'Ingenious' scientists feature at key research-industry showcase
University of Adelaide scientists will feature at Ingenuity 2020 – a showcase of student projects exploring real-life applications across all disciplines of science, technology, engineering and mathematics (STEM).
For the first time, the 27 October event will be fully online – allowing our students to connect with industry and potential employers, school students, science teachers and the general public – around the world via a virtual exhibition platform.
The University of Adelaide is also offering virtual STEM activities to high school students as part of the event.
Faculty of Sciences’ participants
Yeniu Wang (Mickey)
Project name: Detecting grapevine diseases with drones
Ingenuity theme: Transforming Technologies
Mickey’s project aims to use remote sensing and machine learning techniques to detect grapevine diseases which helps growers to manage their vineyards.
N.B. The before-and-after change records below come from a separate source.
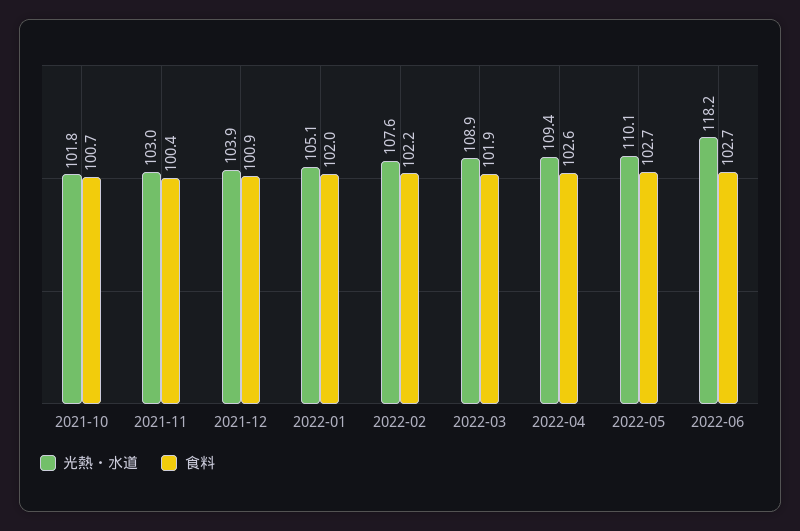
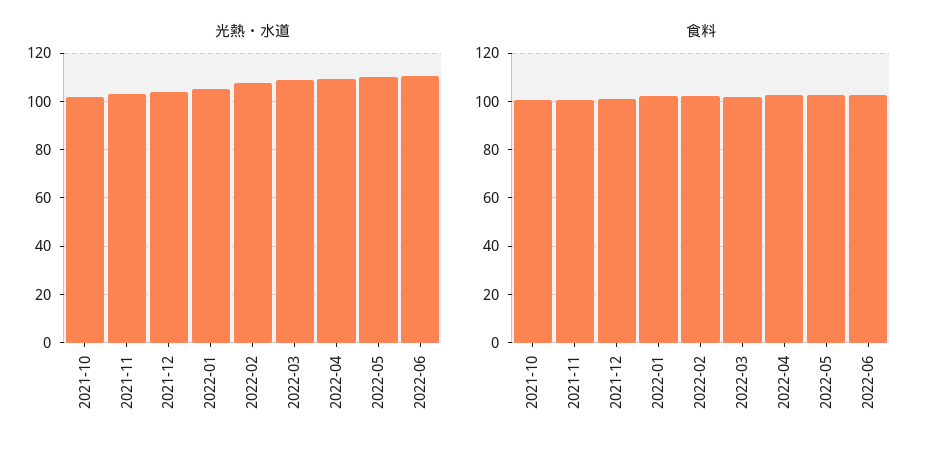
  {
    "光熱・水道": {
      "2021-10": 101.8,
      "2021-11": 103,
      "2021-12": 103.9,
      "2022-01": 105.1,
      "2022-02": 107.6,
      "2022-03": 108.9,
      "2022-04": 109.4,
      "2022-05": 110.1,
-     "2022-06": 118.2
+     "2022-06": 110
    },
    "食料": {
      "2021-10": 100.7,
      "2021-11": 100.4,
      "2021-12": 100.9,
      "2022-01": 102,
      "2022-02": 102.2,
      "2022-03": 101.9,
      "2022-04": 102.6,
      "2022-05": 102.7,
      "2022-06": 102.7
    }
  }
Australia produce huge amount of grape for wine making each year. The grapevine diseases could affect both yield and quality of the grapes. Early disease detection could significantly improve grower’s general practise. Recent advances in remote sensing platforms (e.g. drones) and sensors (e.g. high resolution multi- and hyper-spectral cameras) have enabled large-scale monitoring of vineyards.
Mickey uses hyperspectral and RGB cameras on board of commercial drones to acquire remotely sensed data. These multi-sensor data together with ground collected data and machine learning techniques will be used to develop a fast and simple way to detect grapevine diseases at early stage. This will provide better opportunity for the growers to manage the diseases.
Samantha Bywaters
Project name: Wild Orchids are Amazing!
Ingenuity theme: Our Built and Natural Environments
On a global scale, wild orchids are threatened with extinction due to increasing environmental pressures including weed invasion, loss of habitat, changed fire regimes, herbivory and climate change.
What is not known is how the 1700 species of Australian orchids are responding and how the pressures can be mitigated.
By analysing data collected from citizen scientists and undertaking field surveys, Sam’s study will determine the distribution of wild orchids and timing of their life cycle events to better inform their future management. Understanding the annual timing of orchid life cycle events such as leaf and flower emergence (i.e. phenology) is key to responding to their conservation needs.
Once baseline data has been collected, a range of practical conservation strategies will be trialled to determine best practice management in a bid to ensure orchid survival into the future.
Sophie Dolling
Project name: Detecting chemical tracers from plastic in seafood
Ingenuity theme: Our Built and Natural Environments
Plastic pollution is considered one of the greatest threats facing our oceans and marine life. When plastics degrade in the water column, compounds added to them during the production process can be released. These compounds are extremely hydrophobic causing them to sorb to microplastics in the water column and be transported through trophic food webs by ingestion.
There is little research on the presence and transportation of these chemical tracers, especially on Australian fish. Sophie's aim was to develop methodology for the analysis of plastic-associated compounds in fish tissues.
Sophie's research compared two extraction methods; accelerated solvent extraction (ASE) and ultrasonic extraction (USE), followed by gas chromatography mass spectrometry (GC-MS).
This project shows that a multiresidue analytical method can be produced for a complex matrix like fish tissue. The results of this research will allow better evaluation of chemical pollution in commercially important fish species.
Andrea Stiglingh
Project name: Conservation & Rusty Fences: Finding a 'soil'ution
Ingenuity theme: Our Built and Natural Environments
Feral-free havens play an important role in many conservation programs. The corrosion (rusting) of feral-proof fencing due to contact with soils can be a significant management issue. There are a range of different methods that managers can use to identify the potential risk of soil corrosion, however none of these have been specifically designed for use in Australian soil environments.
Andrea's research aims to develop an Australian-specific soil classification tool based on key soil attributes such as soil salinity, soil pH and soil carbonate content. This tool can assist nature reserve managers in identifying areas of low and high soil corrosion risk, and consequently help inform fence design and ensure appropriate fence materials are used in different soil environments.
Ruby Hume
Project name: pHixing acid soils for the pHuture
Ingenuity theme: Healthy Society
Healthy soils are vital to protect the food security of our planet. Ruby's research focuses on one specific risk to soil health: soil acidification.
When soils acidify, plants are affected and their growth is reduced. For farmers who rely on crop growth for their livelihood, and for consumers who need to eat, this is a huge problem.
Ruby am exploring new technologies that can help us understand the most effective ways to treat soil acidification. Specifically, my research uses a technique called Infrared Spectroscopy, which can show us how light and matter interact. This technique provides information about soil properties in a fast and effective way, allowing me to measure how acidic soils respond to different treatments.
Ruby hopes to shine a light, both literally and figuratively, on the complex and fascinating world of soils, to ensure that we can maintain the health of this precious resource way into the future.